▸ RECORDED DATA:
------------------------------------
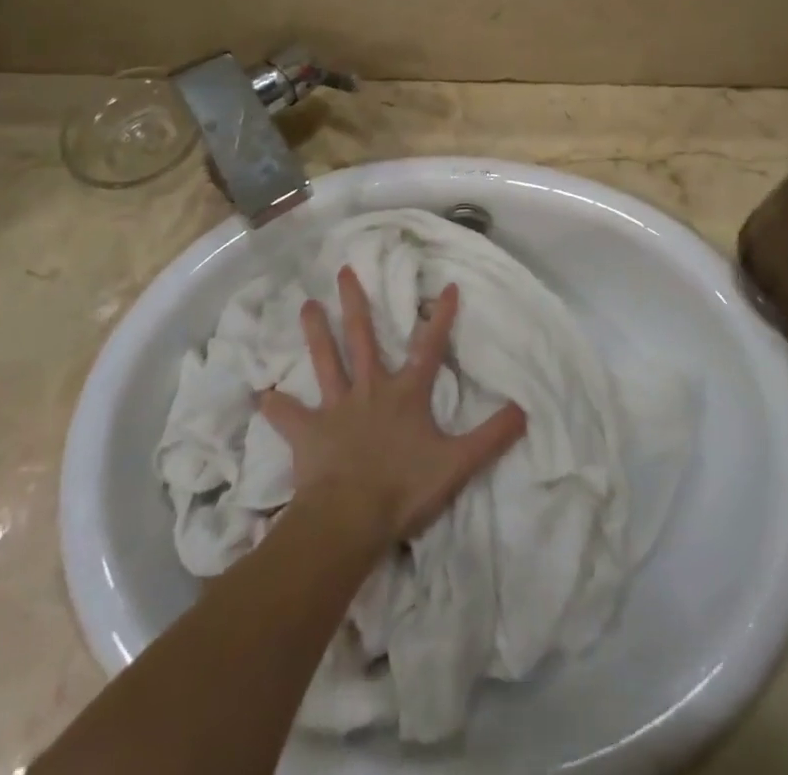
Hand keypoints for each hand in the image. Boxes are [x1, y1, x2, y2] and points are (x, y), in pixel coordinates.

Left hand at [260, 267, 527, 546]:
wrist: (350, 517)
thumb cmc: (404, 488)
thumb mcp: (457, 464)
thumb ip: (491, 437)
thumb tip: (525, 411)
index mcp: (406, 394)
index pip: (429, 347)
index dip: (440, 317)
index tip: (446, 285)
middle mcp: (370, 389)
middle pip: (362, 338)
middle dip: (356, 303)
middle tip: (344, 271)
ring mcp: (336, 408)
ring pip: (326, 361)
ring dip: (316, 333)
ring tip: (306, 304)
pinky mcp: (309, 432)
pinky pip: (289, 416)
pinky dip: (276, 406)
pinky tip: (262, 394)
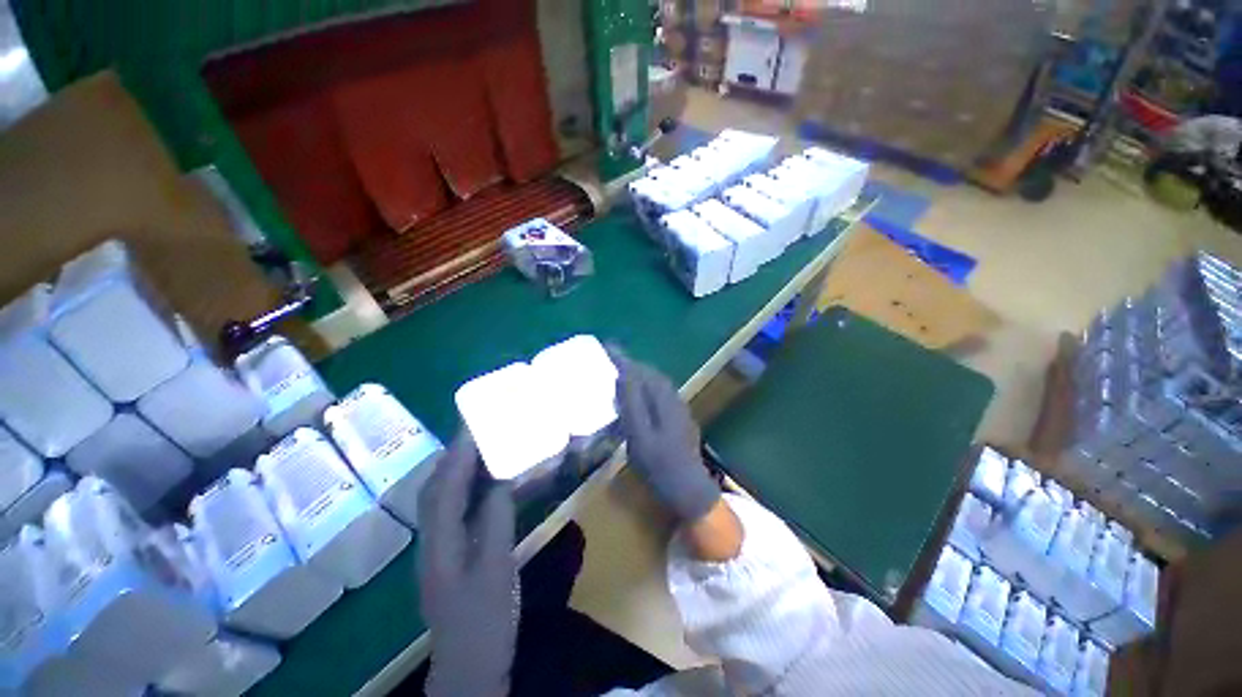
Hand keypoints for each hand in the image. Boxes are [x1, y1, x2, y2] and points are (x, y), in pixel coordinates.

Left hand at [417, 430, 517, 696]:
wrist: (469, 665)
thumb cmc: (484, 620)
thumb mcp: (496, 570)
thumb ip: (496, 523)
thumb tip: (500, 483)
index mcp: (439, 544)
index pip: (444, 490)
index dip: (458, 457)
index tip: (473, 428)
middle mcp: (431, 541)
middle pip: (435, 489)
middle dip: (452, 456)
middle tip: (476, 431)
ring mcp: (438, 548)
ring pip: (441, 499)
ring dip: (457, 469)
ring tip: (479, 448)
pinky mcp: (449, 553)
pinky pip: (454, 510)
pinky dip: (464, 489)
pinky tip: (481, 484)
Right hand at [611, 351, 720, 523]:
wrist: (689, 488)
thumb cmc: (660, 464)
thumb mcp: (640, 435)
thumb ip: (632, 403)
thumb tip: (624, 375)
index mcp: (663, 399)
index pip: (640, 371)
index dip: (623, 359)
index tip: (608, 346)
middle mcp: (673, 397)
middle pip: (650, 374)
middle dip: (631, 365)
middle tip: (613, 361)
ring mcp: (678, 407)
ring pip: (656, 383)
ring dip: (639, 376)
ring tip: (621, 376)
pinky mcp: (679, 417)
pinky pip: (660, 393)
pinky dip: (646, 389)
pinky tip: (638, 399)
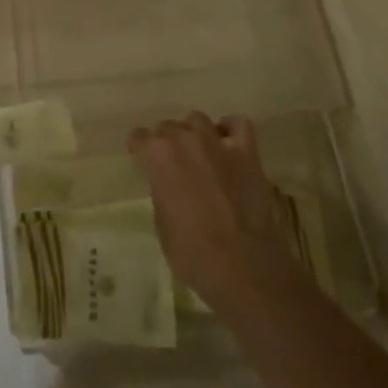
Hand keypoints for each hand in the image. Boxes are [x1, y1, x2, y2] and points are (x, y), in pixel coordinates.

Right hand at [128, 113, 297, 314]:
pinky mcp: (247, 153)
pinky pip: (238, 124)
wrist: (243, 267)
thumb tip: (169, 185)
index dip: (139, 149)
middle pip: (168, 127)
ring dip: (193, 133)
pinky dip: (230, 129)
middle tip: (171, 164)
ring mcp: (217, 143)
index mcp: (156, 156)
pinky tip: (227, 143)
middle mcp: (184, 139)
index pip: (139, 137)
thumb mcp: (162, 224)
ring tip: (198, 152)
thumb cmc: (192, 253)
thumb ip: (162, 192)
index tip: (141, 160)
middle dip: (166, 142)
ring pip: (197, 120)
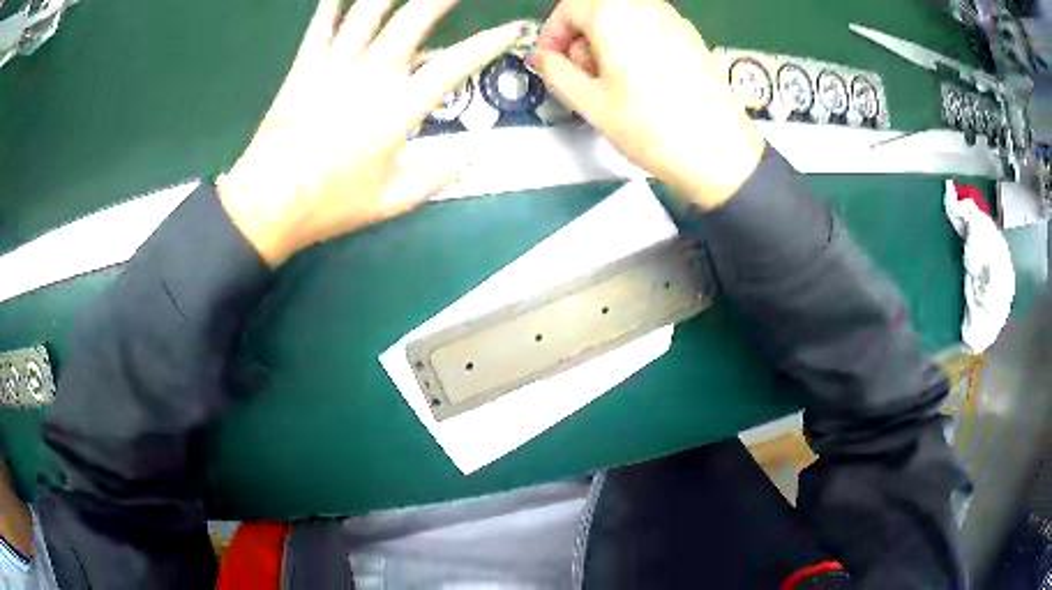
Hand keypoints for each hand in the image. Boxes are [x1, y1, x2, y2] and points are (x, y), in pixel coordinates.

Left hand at [218, 0, 529, 265]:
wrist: (267, 203)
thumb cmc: (330, 204)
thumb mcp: (392, 202)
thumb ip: (437, 177)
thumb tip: (470, 158)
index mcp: (398, 108)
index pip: (456, 64)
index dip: (490, 43)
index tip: (512, 29)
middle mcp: (371, 75)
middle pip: (413, 19)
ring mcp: (335, 65)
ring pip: (368, 11)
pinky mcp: (304, 66)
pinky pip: (321, 24)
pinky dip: (332, 4)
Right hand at [532, 0, 765, 208]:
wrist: (719, 152)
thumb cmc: (651, 127)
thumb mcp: (591, 102)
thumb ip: (555, 72)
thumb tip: (542, 58)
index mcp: (615, 15)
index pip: (569, 7)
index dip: (552, 33)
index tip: (549, 61)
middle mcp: (646, 7)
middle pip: (598, 7)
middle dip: (579, 36)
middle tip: (579, 74)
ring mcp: (674, 20)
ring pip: (624, 16)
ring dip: (605, 39)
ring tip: (609, 80)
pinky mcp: (692, 37)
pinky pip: (649, 27)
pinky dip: (632, 42)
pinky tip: (639, 78)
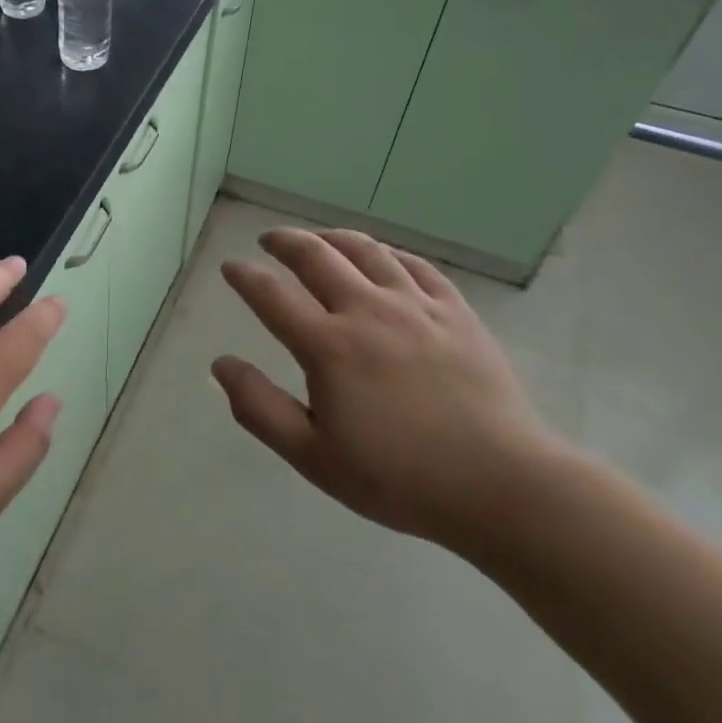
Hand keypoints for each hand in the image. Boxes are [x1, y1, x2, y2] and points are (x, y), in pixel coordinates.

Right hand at [213, 228, 558, 554]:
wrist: (501, 485)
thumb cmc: (399, 478)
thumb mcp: (313, 457)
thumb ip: (260, 407)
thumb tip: (220, 364)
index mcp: (329, 347)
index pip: (271, 295)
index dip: (245, 277)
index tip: (231, 268)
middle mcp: (368, 310)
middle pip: (317, 255)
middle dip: (285, 241)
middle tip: (269, 240)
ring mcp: (417, 306)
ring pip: (367, 250)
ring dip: (333, 237)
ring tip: (319, 239)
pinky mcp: (456, 311)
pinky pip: (416, 265)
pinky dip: (389, 253)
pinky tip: (383, 257)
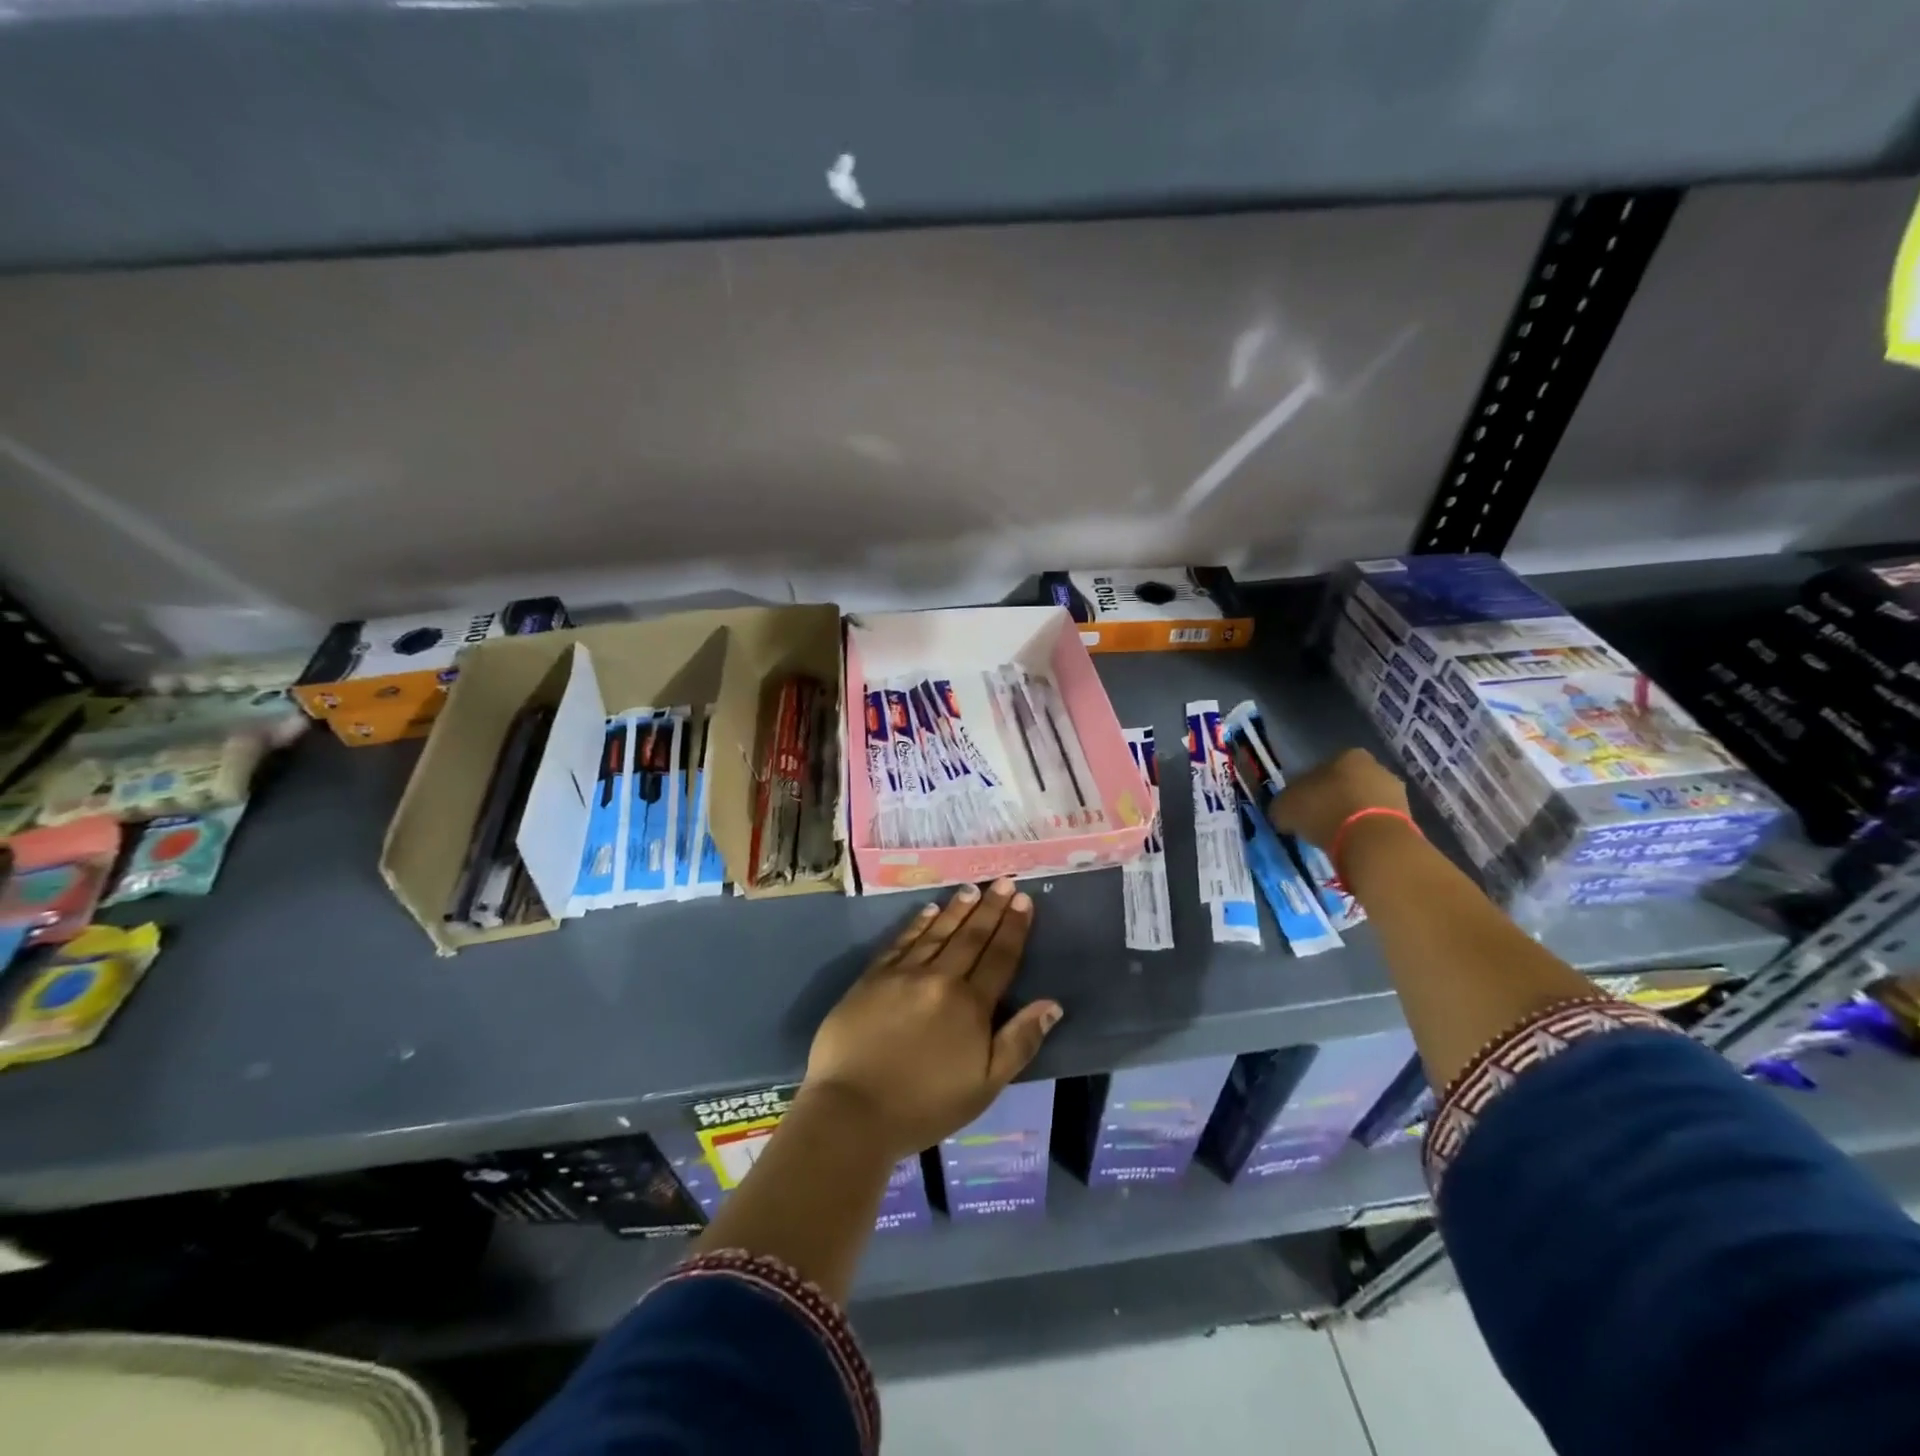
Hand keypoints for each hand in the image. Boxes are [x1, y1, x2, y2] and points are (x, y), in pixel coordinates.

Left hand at [802, 878, 1062, 1162]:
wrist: (853, 1111)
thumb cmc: (925, 1106)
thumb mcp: (985, 1086)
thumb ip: (1020, 1041)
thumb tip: (1052, 1004)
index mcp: (970, 1005)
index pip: (999, 957)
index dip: (1013, 927)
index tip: (1023, 900)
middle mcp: (940, 979)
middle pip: (971, 937)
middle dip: (990, 908)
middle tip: (1003, 881)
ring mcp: (903, 975)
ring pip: (937, 933)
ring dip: (956, 909)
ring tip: (971, 888)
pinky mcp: (872, 978)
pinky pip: (901, 942)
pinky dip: (917, 924)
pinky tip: (927, 911)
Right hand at [1268, 747, 1409, 849]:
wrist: (1373, 842)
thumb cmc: (1325, 812)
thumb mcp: (1285, 807)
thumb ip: (1283, 805)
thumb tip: (1284, 811)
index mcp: (1347, 754)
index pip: (1322, 768)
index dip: (1309, 787)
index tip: (1301, 806)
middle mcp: (1375, 766)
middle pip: (1347, 783)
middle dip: (1334, 799)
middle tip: (1318, 821)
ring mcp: (1396, 792)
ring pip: (1365, 802)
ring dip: (1352, 816)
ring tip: (1335, 837)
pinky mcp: (1408, 818)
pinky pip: (1377, 822)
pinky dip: (1365, 831)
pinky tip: (1353, 845)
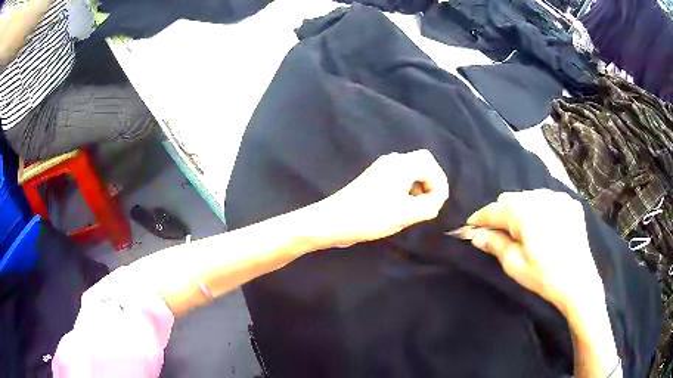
------------------------------------
▸ YOUR OBJECTIVE: Look above for the line containing "ring tip: (319, 239)" and the line containing "pinky mcp: (1408, 818)", then reproduce both and everything between them exactly, pictures omitted.

▸ YOUR SOLUTION:
ring tip: (319, 239)
pinky mcp: (456, 311)
pinky pip: (416, 265)
pinky dip: (389, 253)
pinky tip: (383, 257)
Hand keypoints for each hand in the image. Boxes are [x1, y1, x2, y2] and points are (x, y), in pixel coordinates.

Left hand at [802, 878, 1062, 1162]:
wrist: (853, 1111)
thumb cmc: (925, 1106)
thumb mcp: (985, 1086)
thumb ip: (1020, 1041)
thumb tip: (1052, 1004)
index mcp: (970, 1005)
index pip: (999, 957)
index dip: (1013, 927)
index tip: (1023, 900)
middle mcp: (940, 979)
middle pip: (971, 937)
middle dip: (990, 908)
middle tip: (1003, 881)
ring mcp: (903, 975)
ring pip: (937, 933)
ring dip: (956, 909)
ring tip: (971, 888)
pinky mcp: (872, 978)
pinky pip: (901, 942)
pinky dip: (917, 924)
pinky tip: (927, 911)
Right hand at [1268, 747, 1409, 849]:
wrist: (1373, 842)
thumb cmc: (1325, 812)
thumb mcp: (1285, 807)
thumb ip: (1283, 805)
thumb tip: (1284, 811)
index mcp: (1347, 754)
index pip: (1322, 768)
index dip: (1309, 787)
index tip: (1301, 806)
middle mcp: (1375, 766)
middle pip: (1347, 783)
middle dip: (1334, 799)
middle tip: (1318, 821)
ring mcp: (1396, 792)
ring pip: (1365, 802)
ring dip: (1352, 816)
ring tip: (1335, 837)
pinky mcp: (1408, 818)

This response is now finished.